For about ten thousand years, the humble brick has been a cornerstone of human construction. It has been reinvented many times since the ancient Mesopotamians first used mud-baked bricks, and the latest reinvention comes from MIT’s Tata Center for Technology and Design, who aim to create a brick that meets modern needs and challenges in south Asia. The product of their research, the Eco-BLAC Brick, could catalyze a revolution in safety and environmentalism in the region’s construction industry.
In coming years, India’s population, already huge and largely rural, has been projected to surpass China’s. To accommodate the growth, the nation’s brickmaking industry will itself rapidly expand. This expansion is a prospect that worries many people across various fields because the industry is currently a root cause of a slew of problems which will be exacerbated by increased brick production.

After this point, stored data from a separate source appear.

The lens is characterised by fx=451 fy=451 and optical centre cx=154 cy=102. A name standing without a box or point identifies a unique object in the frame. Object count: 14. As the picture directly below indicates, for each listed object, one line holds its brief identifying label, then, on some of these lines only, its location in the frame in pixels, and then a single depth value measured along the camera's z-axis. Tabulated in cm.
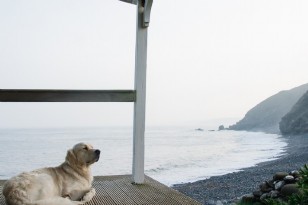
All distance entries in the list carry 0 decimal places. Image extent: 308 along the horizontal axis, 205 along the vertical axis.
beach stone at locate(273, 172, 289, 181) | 480
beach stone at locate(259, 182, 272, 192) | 485
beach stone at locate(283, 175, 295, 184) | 461
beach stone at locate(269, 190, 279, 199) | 461
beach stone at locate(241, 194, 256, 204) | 499
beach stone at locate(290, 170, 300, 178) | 457
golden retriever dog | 301
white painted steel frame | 420
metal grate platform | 352
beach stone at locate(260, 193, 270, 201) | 467
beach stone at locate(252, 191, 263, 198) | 493
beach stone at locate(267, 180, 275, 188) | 488
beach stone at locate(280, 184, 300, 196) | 436
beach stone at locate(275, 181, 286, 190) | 466
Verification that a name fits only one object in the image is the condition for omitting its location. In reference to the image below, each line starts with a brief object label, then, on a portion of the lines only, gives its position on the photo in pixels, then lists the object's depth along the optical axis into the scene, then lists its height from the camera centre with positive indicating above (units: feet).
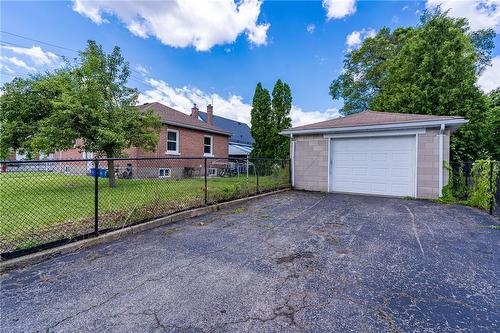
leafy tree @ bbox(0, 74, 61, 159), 25.77 +5.85
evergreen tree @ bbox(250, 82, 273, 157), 54.08 +10.22
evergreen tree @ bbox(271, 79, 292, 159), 53.21 +11.69
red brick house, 40.80 +3.33
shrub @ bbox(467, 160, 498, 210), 18.64 -1.45
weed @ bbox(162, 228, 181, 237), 13.52 -4.07
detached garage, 24.20 +1.35
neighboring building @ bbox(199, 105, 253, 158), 68.05 +12.28
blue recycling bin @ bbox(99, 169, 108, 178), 33.85 -1.73
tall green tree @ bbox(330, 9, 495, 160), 36.55 +14.28
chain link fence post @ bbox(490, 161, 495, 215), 18.60 -2.47
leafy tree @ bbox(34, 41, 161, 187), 24.58 +5.71
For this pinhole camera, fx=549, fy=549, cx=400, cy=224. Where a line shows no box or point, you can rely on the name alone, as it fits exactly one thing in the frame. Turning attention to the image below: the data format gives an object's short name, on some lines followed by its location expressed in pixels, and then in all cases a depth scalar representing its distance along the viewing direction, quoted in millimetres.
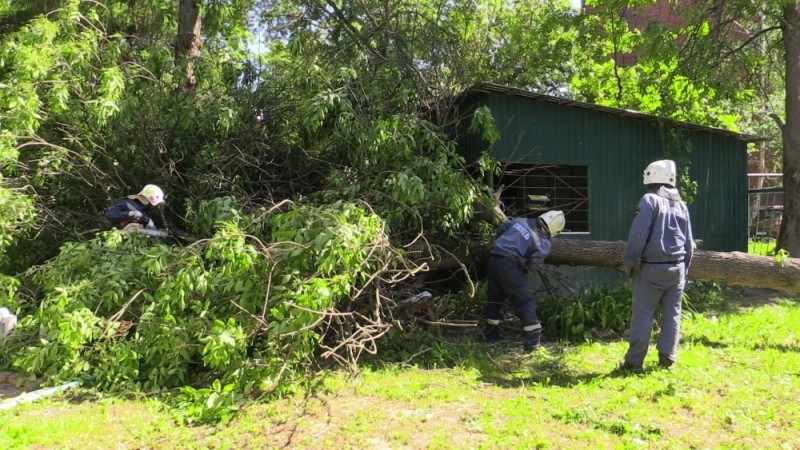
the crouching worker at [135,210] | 6062
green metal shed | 8258
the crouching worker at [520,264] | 5629
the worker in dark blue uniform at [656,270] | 4785
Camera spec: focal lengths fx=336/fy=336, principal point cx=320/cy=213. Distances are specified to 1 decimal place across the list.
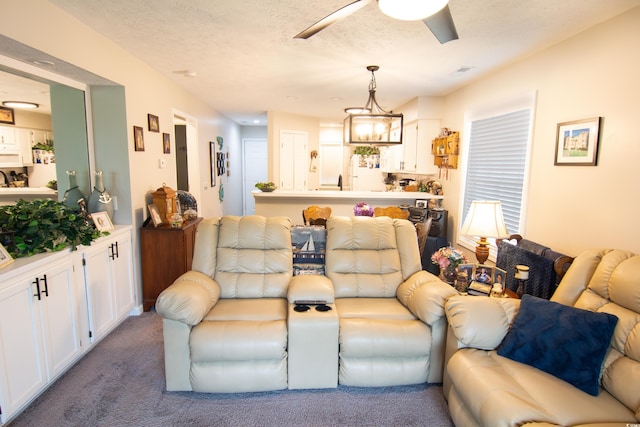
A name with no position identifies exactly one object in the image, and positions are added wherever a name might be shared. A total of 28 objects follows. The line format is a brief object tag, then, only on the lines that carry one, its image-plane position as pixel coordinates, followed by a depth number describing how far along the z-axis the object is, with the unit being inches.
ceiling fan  60.7
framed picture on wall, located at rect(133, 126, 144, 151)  130.0
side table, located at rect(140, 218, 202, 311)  134.2
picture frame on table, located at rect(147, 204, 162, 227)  134.2
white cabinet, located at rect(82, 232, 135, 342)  104.0
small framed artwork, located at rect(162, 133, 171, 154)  156.2
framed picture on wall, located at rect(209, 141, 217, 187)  238.8
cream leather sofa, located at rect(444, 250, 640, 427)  58.9
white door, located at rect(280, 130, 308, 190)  274.2
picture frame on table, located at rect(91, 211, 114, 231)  114.8
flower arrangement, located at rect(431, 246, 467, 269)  104.3
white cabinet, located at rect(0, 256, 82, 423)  73.4
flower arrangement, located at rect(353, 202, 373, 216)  146.3
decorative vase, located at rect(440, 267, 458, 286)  104.8
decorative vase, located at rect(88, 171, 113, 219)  122.0
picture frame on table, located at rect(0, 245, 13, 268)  75.5
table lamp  102.8
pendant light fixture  155.0
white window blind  131.1
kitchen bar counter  201.3
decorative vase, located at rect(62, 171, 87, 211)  115.8
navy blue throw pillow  65.4
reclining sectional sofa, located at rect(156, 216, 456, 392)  83.7
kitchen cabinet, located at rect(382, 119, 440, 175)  203.8
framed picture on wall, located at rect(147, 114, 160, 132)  142.6
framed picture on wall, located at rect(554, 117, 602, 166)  95.9
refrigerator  301.0
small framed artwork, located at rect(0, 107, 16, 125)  92.7
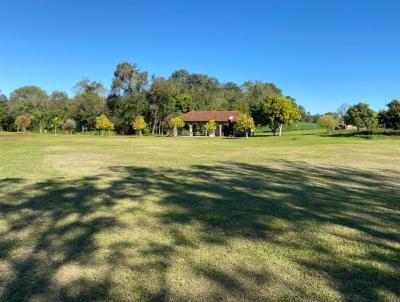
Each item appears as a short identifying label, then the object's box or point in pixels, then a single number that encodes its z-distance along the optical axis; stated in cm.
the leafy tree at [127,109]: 7300
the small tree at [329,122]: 6988
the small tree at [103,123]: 6946
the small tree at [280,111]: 5708
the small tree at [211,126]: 6412
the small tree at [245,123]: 5784
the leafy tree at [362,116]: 6056
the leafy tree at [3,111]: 8838
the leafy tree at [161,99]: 7294
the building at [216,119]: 6788
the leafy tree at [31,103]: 8775
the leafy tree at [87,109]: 7831
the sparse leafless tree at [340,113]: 10301
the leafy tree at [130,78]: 7731
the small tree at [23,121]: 8381
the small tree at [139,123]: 6656
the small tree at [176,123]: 6606
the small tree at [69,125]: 8191
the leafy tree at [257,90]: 9531
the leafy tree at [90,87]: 9156
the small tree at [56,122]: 8188
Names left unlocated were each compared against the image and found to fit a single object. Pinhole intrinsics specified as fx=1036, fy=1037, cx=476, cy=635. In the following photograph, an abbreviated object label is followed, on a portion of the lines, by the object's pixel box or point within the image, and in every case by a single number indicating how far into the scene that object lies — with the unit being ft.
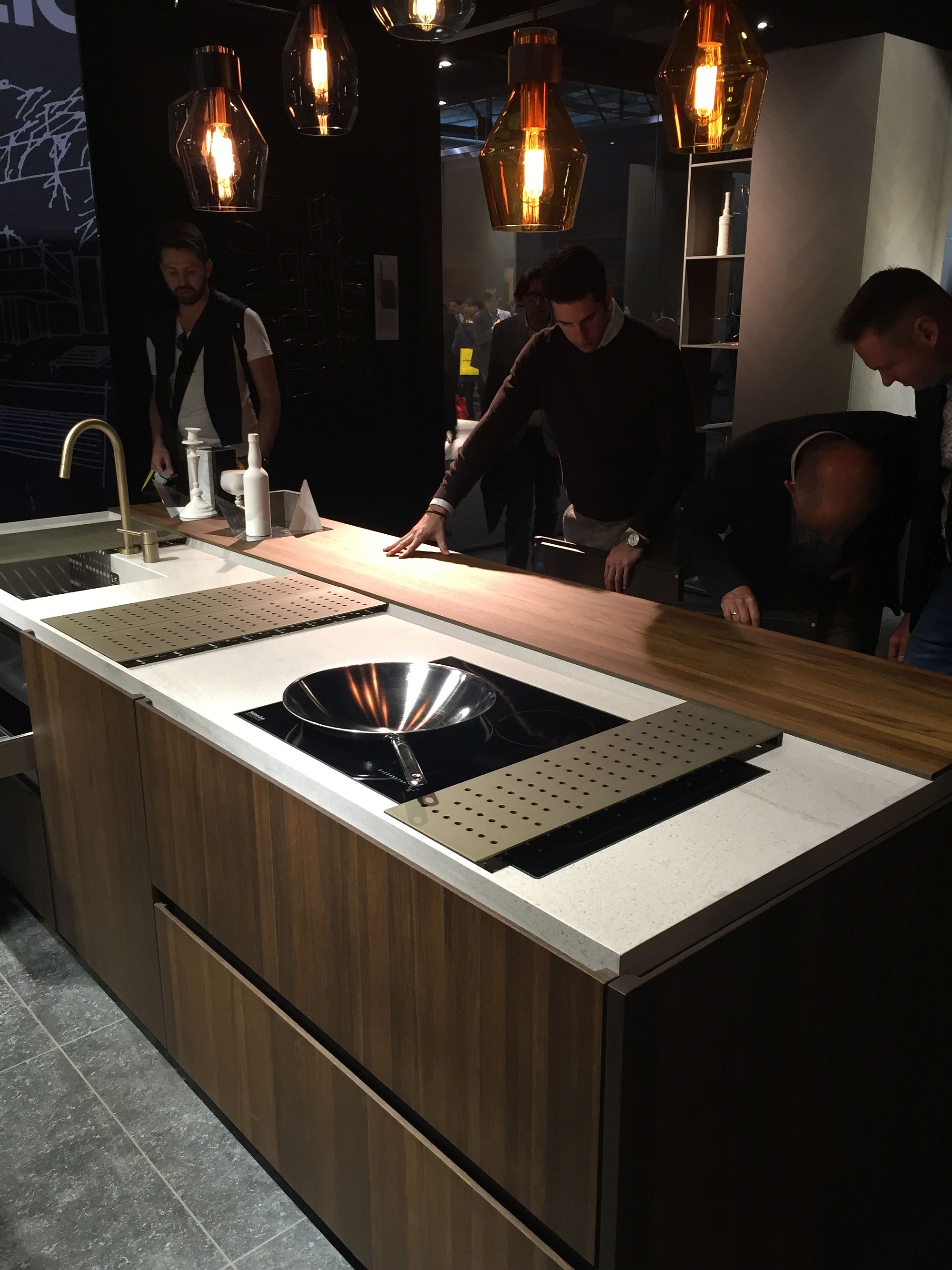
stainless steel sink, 8.53
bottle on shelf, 17.01
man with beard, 12.39
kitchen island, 3.46
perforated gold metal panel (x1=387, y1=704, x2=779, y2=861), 3.91
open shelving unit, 16.97
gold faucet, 7.55
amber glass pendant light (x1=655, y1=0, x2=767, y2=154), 5.08
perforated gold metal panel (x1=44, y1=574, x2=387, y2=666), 6.23
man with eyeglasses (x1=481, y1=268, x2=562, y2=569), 15.92
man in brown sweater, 9.32
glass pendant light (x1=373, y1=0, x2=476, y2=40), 5.40
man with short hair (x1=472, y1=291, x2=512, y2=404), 16.75
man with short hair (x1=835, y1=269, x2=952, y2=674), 7.01
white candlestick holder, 9.80
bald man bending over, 7.54
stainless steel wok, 5.33
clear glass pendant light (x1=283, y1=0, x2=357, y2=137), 6.43
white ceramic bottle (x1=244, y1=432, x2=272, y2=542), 8.93
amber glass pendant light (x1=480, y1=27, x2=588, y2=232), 5.37
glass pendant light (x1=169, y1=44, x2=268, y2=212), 6.74
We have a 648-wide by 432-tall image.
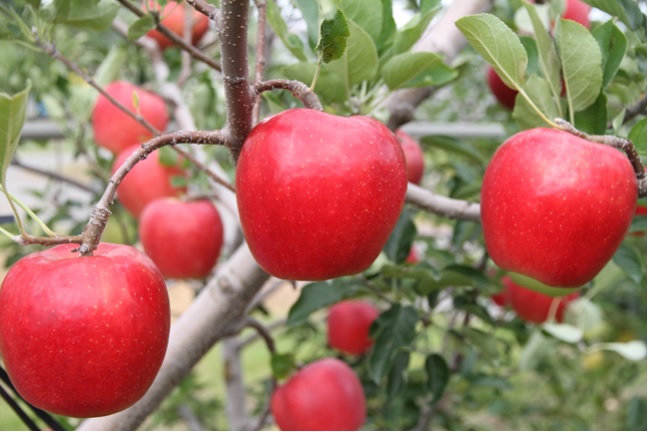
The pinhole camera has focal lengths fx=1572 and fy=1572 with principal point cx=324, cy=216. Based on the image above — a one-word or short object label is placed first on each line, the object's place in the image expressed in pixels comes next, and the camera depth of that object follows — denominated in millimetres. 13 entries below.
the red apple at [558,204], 739
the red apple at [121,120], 1275
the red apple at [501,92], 1094
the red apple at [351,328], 1363
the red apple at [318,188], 701
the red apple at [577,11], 1115
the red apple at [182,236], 1132
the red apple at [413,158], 1121
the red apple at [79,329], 679
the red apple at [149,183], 1246
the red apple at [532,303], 1378
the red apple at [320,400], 1049
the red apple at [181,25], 1315
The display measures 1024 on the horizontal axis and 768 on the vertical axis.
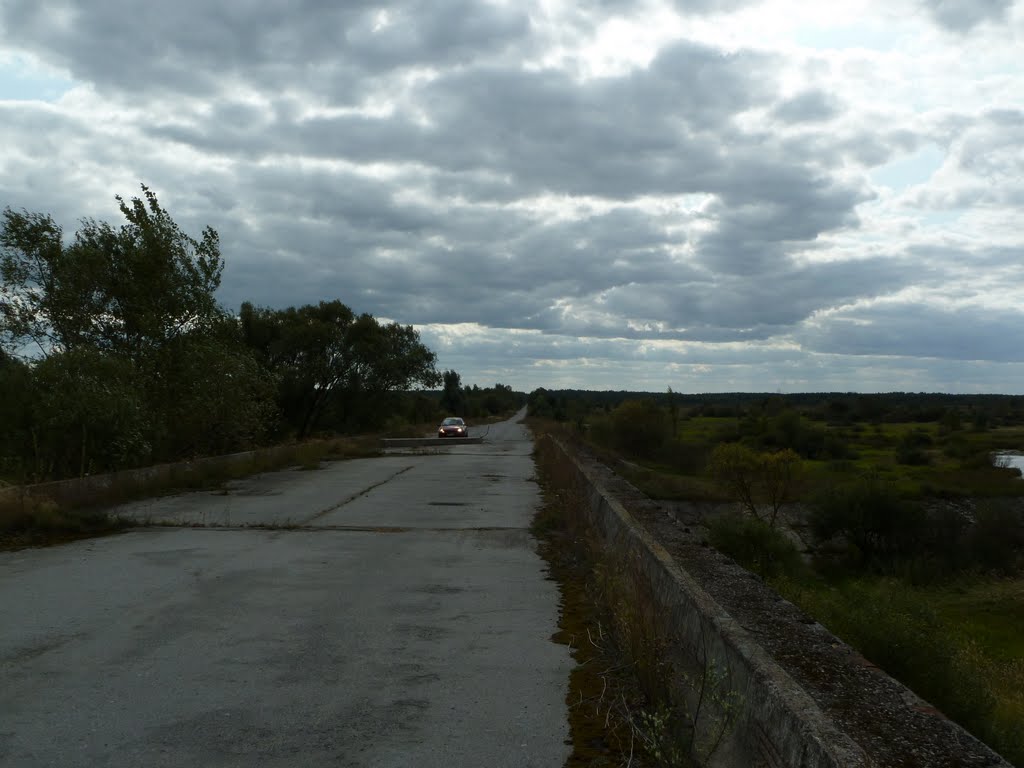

According to the Tata Center researchers, Indian brickmaking techniques have shown little progression since the British Raj in the 19th century- a lack of evolution that is beginning to catch up with India. Already, the brick kilns have depleted prodigious amounts of topsoil around the country, damaging large swathes of farmland and preventing future development. The actual kiln-firing requires large amounts of fuel and produces excessive amounts of environment-damaging emissions. Finally, the lack of government regulation seen in many of region’s industries also can be found in brick-making, leading to dangerous conditions for workers and encouraging production of cheap, low-quality bricks that are probably a major factor in the epidemic of building collapses in India and its neighbors.
The eco-BLAC brick
The MIT researchers have been able to identify a possible solution by looking towards another of India’s problematic industries: paper mills. Hundreds are scattered around the nation, each producing large amounts of waste in the form of boiler ash. The eco-BLAC brick, developed by chemical and structural engineers, uses this boiler ash, as well as locally obtainable minerals, to create a material that can be cured at room temperature rather than a thousand degrees celsius. Further modified after durability and longevity testing, the researchers feel the brick is developed enough to enter production.
Compression testing the brick
The eco-BLAC brick is therefore environmentally friendly on multiple levels, less dangerous to workers, and able to allow the brickmaking industry to grow without an increase in traditional kiln-fired brick production. It can also become a key part of the Tata Center’s other work concerning Indian urbanization, such as the development of a “confined masonry” building model that is more earthquake-resistant than traditional designs. Most of all, the brick’s development demonstrates the versatility of structural engineering and the field’s ability to solve new problems faced in the 21st century. Hopefully, authorities see the benefit of enlisting research groups and engineers to fix South Asia’s ever-growing issue of structural collapses.